Both the 710 Advisory Group and the design consultants, Perkins-Eastman, stated that “Boulevards & Paseos” is their preferred concept for traffic circulation.
The plan also calls for at least 1800 residential units, open green space including a linear park on the western boundary and another park (likely at the southern boundary), and a restorative justice element to make restitution payments of $150,000 to those harmed.
Though no mechanism exists yet for remuneration, the 710 Advisory Group’s Tina Williams said that all restorative justice elements are required parts of the plan. The 710 Advisory Group’s Wayne Brandt said that development should favor housing first, with 30 percent of homes built being made affordable.
The Response
Public commenters mentioned the plan’s restorative justice elements several times.
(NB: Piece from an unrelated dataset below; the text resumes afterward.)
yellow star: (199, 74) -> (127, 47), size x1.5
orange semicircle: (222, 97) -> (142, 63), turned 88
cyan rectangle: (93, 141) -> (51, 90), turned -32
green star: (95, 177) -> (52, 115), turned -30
Pasadena Church’s Pastor Kerwin Manning leaned pretty hard on the council to see these through.
“As a gatekeeper of our beloved Pasadena, my principal request is that you use this moment in time to make amends by doing what’s right by the families and descendants of those who were disregarded and overlooked in the initial project, ” Manning asked. “I’m confident that you will show other communities and cities what it looks like to turn our historic scars into auspicious stars.”
Others were concerned with what hasn’t been discussed in detail yet: traffic studies and housing density. Wes Hampton, a member of several local advocacy groups, mentioned both.
“We’d love to see what you’ve got so far in terms of your traffic simulation study,” Hampton said, suggesting Caltrans could provide it for free. He continued, “we want two things to start off with. We want cameras for speeding citations, and cameras for noise violations.”
Such a study is probably premature without detailed street designs finished, and unsettled zoning and future development.
He added a thought on housing in his last few seconds at the lectern. “As we continue to increase the density, we continue to lose the beauty of Pasadena,” Hampton claimed.
More speakers circled around housing, with some asking for artist live-work lofts, ownership interest for the displaced, and perhaps conversely, more public space.
Next Steps
The second workshop will take place on Monday April 13, 2026 at 6 p.m. From there, the city council will vote on how to proceed with the plan, with conversations on traffic, construction phasing, density, and restorative justice to continue.